## SOURCE DOCUMENT
------------------------------------

These aspects of Galileo’s life are probably familiar to most readers, but hidden away among scientific manuscripts and notebooks is an important first step towards a systematic method of statistical data analysis. Galileo performed numerous experiments, though he certainly carry out the one with which he is most commonly credited. He did establish that the speed at which bodies fall is independent of their weight, not by dropping things off the leaning tower of Pisa but by rolling balls down inclined slopes. In the course of his numerous forays into experimental physics Galileo realised that however careful he was taking measurements, the simplicity of the equipment available to him left him with quite large uncertainties in some of the results. He was able to estimate the accuracy of his measurements using repeated trials and sometimes ended up with a situation in which some measurements had larger estimated errors than others. This is a common occurrence in many kinds of experiment to this day.

Very often the problem we have in front of us is to measure two variables in an experiment, say X and Y. It doesn’t really matter what these two things are, except that X is assumed to be something one can control or measure easily and Y is whatever it is the experiment is supposed to yield information about. In order to establish whether there is a relationship between X and Y one can imagine a series of experiments where X is systematically varied and the resulting Y measured.  The pairs of (X,Y) values can then be plotted on a graph like the example shown in the Figure.

In this example on it certainly looks like there is a straight line linking Y and X, but with small deviations above and below the line caused by the errors in measurement of Y. This. You could quite easily take a ruler and draw a line of “best fit” by eye through these measurements. I spent many a tedious afternoon in the physics labs doing this sort of thing when I was at school. Ideally, though, what one wants is some procedure for fitting a mathematical function to a set of data automatically, without requiring any subjective intervention or artistic skill. Galileo found a way to do this. Imagine you have a set of pairs of measurements (xi,yi) to which you would like to fit a straight line of the form y=mx+c. One way to do it is to find the line that minimizes some measure of the spread of the measured values around the theoretical line. The way Galileo did this was to work out the sum of the differences between the measured yi and the predicted values mx+c at the measured values x=xi. He used the absolute difference |yi-(mxi+c)| so that the resulting optimal line would, roughly speaking, have as many of the measured points above it as below it. This general idea is now part of the standard practice of data analysis, and as far as I am aware, Galileo was the first scientist to grapple with the problem of dealing properly with experimental error.

------------------------------------

## SET OF TASKS
A – Copy the Galileo passage starting with "Very often the" and going on through "in the Figure.", swapping in "chart" wherever "graph" appears.
B – Pick up the passage on Galileo and experimental error after its final sentence and keep writing.
The records below the text were gathered separately and do not come from it.

------------------------------------

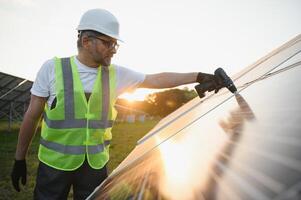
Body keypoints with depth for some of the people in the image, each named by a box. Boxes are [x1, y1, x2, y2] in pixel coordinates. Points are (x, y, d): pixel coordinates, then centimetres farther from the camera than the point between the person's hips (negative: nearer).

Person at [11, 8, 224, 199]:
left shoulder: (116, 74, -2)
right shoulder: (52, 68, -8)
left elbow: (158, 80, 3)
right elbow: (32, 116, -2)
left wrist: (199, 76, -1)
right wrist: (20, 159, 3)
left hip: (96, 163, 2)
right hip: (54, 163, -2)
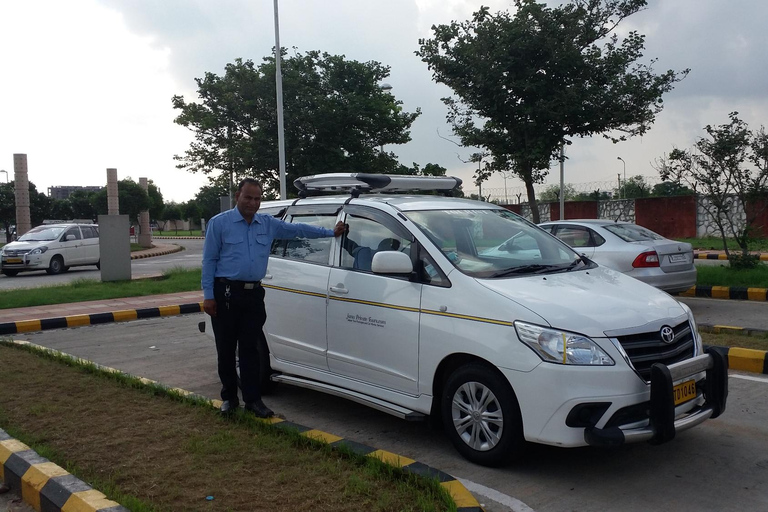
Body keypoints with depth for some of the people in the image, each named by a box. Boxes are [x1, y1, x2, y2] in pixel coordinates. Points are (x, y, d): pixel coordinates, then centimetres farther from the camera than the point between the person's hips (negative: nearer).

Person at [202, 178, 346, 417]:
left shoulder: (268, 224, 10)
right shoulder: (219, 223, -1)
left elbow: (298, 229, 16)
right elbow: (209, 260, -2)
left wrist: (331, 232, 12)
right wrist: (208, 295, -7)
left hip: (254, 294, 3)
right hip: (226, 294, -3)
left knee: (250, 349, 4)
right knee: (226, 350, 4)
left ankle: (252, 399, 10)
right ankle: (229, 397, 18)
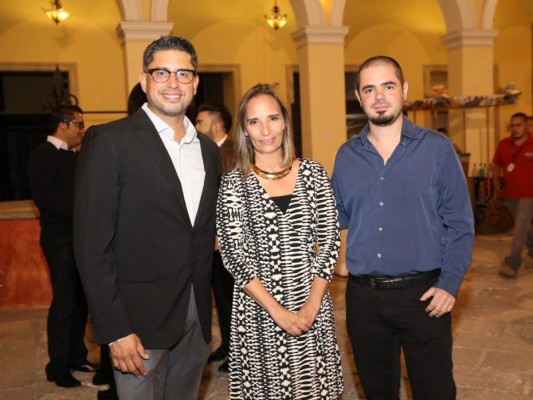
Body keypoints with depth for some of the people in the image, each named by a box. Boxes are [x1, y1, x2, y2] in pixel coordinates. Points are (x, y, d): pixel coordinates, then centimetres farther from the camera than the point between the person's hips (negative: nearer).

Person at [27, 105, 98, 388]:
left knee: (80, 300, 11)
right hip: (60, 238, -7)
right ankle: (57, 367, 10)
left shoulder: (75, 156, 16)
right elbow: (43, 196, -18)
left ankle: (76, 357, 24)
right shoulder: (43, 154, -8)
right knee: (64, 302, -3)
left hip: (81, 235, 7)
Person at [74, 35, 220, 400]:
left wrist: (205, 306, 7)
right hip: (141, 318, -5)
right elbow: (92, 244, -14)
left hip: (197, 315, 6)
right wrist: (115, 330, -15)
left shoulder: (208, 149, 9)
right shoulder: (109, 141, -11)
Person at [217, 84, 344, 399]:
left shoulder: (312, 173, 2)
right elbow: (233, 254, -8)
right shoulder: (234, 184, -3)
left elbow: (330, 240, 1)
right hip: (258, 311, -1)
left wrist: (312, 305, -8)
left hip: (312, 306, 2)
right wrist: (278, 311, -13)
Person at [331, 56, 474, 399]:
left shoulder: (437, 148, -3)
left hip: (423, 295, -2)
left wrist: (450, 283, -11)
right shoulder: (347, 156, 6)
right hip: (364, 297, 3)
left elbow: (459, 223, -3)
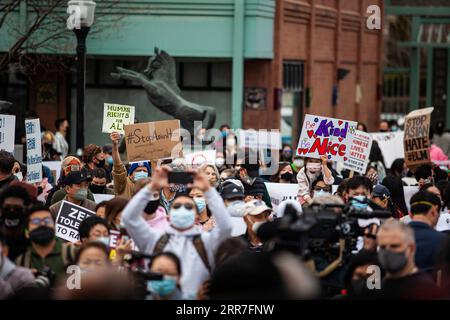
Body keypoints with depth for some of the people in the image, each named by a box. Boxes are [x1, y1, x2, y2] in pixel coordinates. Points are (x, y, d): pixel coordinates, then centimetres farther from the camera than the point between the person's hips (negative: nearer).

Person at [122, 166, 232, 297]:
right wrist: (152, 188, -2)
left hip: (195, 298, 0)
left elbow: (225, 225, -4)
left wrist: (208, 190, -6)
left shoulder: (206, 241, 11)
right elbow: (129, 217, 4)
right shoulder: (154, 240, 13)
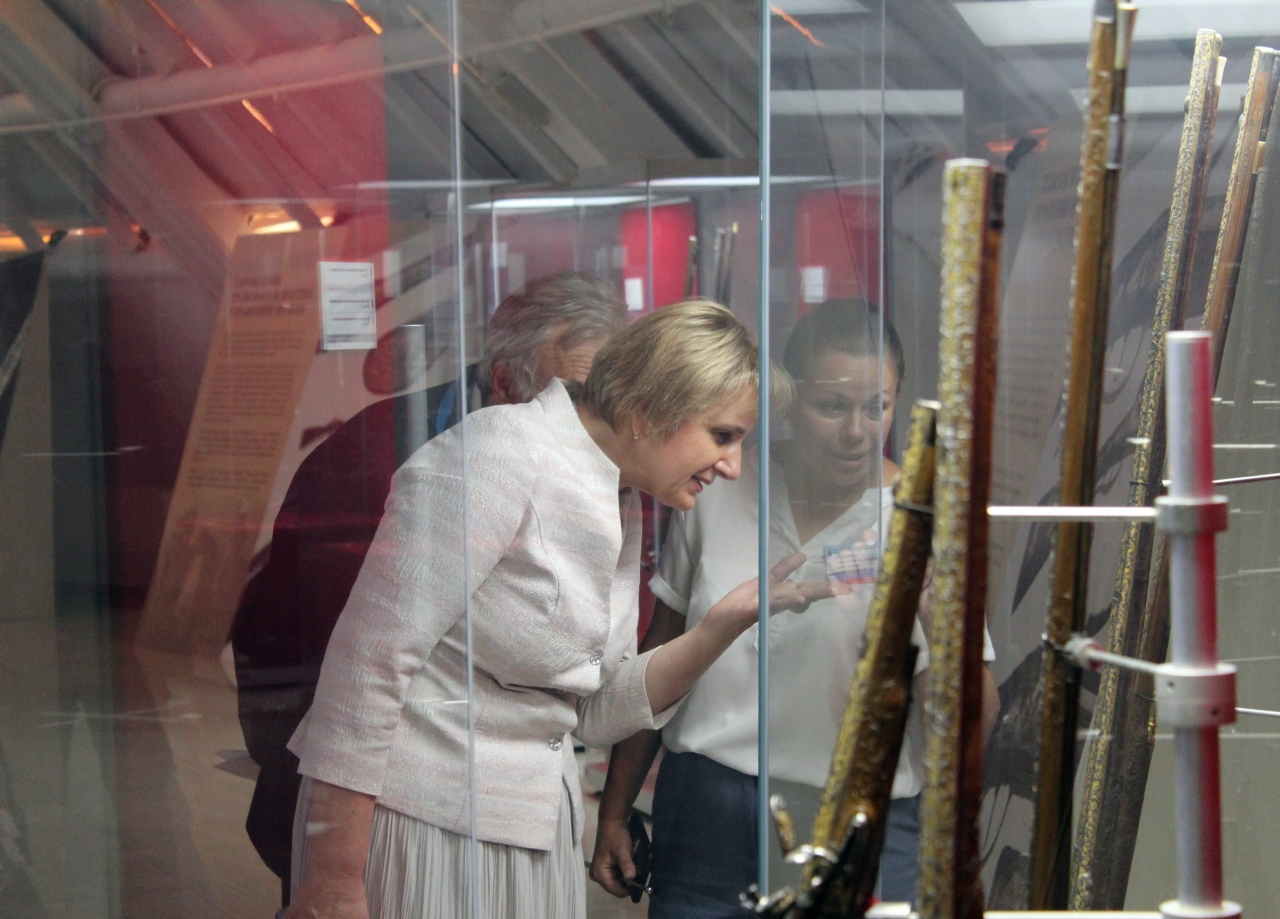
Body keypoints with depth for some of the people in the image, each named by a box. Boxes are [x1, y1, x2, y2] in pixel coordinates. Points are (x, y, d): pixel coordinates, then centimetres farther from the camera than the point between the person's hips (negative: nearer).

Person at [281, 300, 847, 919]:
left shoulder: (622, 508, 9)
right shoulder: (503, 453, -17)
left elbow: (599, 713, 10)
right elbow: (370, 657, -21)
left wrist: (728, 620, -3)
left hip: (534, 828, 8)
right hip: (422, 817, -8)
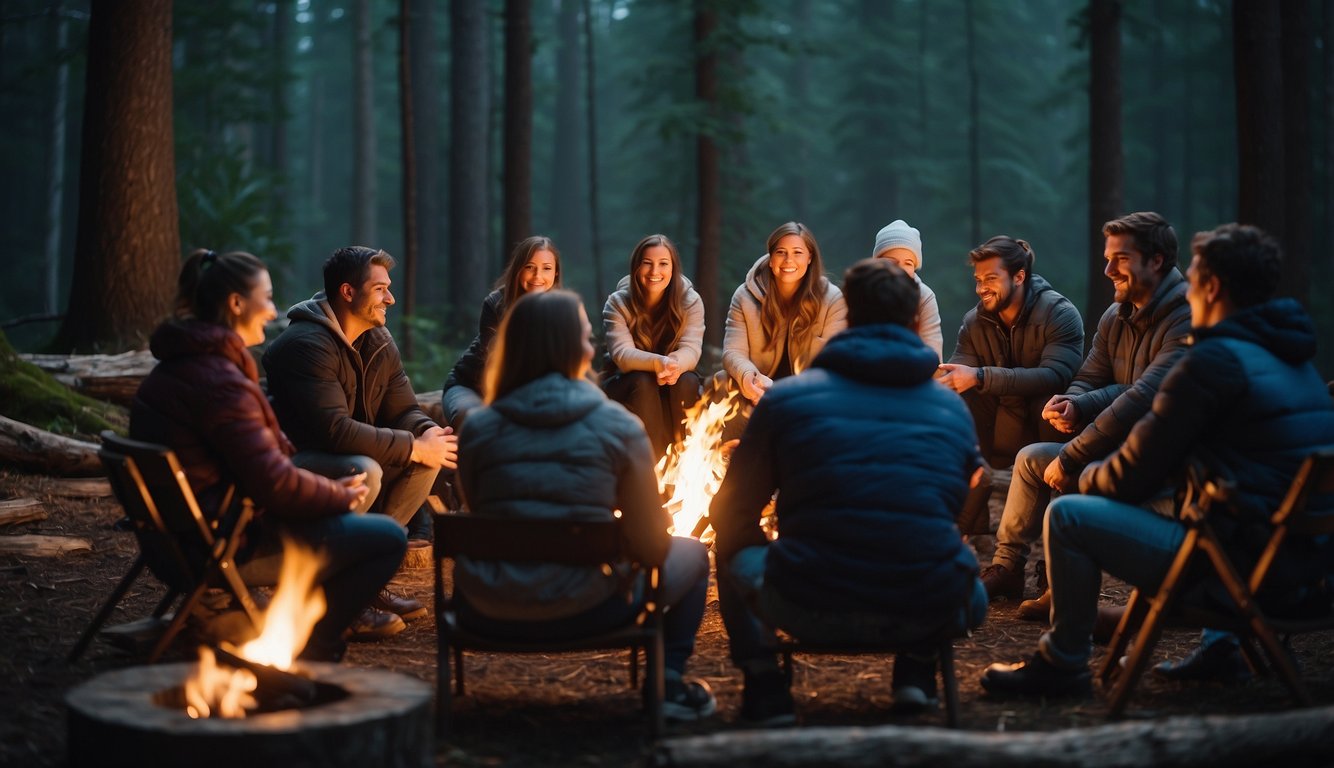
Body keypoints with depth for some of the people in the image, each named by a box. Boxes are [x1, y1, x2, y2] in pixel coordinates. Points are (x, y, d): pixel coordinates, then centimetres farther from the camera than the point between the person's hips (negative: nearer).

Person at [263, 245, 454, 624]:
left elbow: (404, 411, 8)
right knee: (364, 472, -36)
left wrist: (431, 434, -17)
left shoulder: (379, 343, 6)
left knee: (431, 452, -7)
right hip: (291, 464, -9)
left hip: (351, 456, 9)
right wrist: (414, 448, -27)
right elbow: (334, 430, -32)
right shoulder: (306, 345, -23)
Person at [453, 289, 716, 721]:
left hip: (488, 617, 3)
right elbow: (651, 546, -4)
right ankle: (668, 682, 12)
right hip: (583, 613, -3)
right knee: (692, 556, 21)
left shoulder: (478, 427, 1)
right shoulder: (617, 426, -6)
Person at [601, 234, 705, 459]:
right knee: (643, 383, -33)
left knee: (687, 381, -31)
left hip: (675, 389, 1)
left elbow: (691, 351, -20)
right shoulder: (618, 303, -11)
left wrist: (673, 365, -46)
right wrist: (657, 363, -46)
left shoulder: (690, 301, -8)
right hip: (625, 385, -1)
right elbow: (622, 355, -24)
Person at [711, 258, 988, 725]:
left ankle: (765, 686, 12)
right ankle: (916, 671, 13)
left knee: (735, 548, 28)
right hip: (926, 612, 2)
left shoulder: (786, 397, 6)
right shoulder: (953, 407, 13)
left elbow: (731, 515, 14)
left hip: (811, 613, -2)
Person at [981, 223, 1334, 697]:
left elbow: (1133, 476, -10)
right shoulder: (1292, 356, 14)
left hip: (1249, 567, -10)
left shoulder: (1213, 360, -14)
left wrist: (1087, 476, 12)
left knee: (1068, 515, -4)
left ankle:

------------------------------------

## ANSWERS BELOW
A –
Very often the problem we have in front of us is to measure two variables in an experiment, say X and Y. It doesn’t really matter what these two things are, except that X is assumed to be something one can control or measure easily and Y is whatever it is the experiment is supposed to yield information about. In order to establish whether there is a relationship between X and Y one can imagine a series of experiments where X is systematically varied and the resulting Y measured.  The pairs of (X,Y) values can then be plotted on a chart like the example shown in the Figure.

B –
The method used by Galileo was not quite the best way to crack the puzzle, but he had it almost right. It was again an astronomer who provided the missing piece and gave us essentially the same method used by statisticians (and astronomy) today.

Karl Friedrich Gauss (left) was undoubtedly one of the greatest mathematicians of all time, so it might be objected that he wasn’t really an astronomer. Nevertheless he was director of the Observatory at Göttingen for most of his working life and was a keen observer and experimentalist. In 1809, he developed Galileo’s ideas into the method of least-squares, which is still used today for curve fitting.

This approach involves basically the same procedure but involves minimizing the sum of [yi-(mxi+c)]2 rather than |yi-(mxi+c)|. This leads to a much more elegant mathematical treatment of the resulting deviations – the “residuals”.  Gauss also did fundamental work on the mathematical theory of errors in general. The normal distribution is often called the Gaussian curve in his honour.

After Galileo, the development of statistics as a means of data analysis in natural philosophy was dominated by astronomers. I can’t possibly go systematically through all the significant contributors, but I think it is worth devoting a paragraph or two to a few famous names.

I’ve already written on this blog about Jakob Bernoulli, whose famous book on probability was (probably) written during the 1690s. But Jakob was just one member of an extraordinary Swiss family that produced at least 11 important figures in the history of mathematics.  Among them was Daniel Bernoulli who was born in 1700.  Along with the other members of his famous family, he had interests that ranged from astronomy to zoology. He is perhaps most famous for his work on fluid flows which forms the basis of much of modern hydrodynamics, especially Bernouilli’s principle, which accounts for changes in pressure as a gas or liquid flows along a pipe of varying width.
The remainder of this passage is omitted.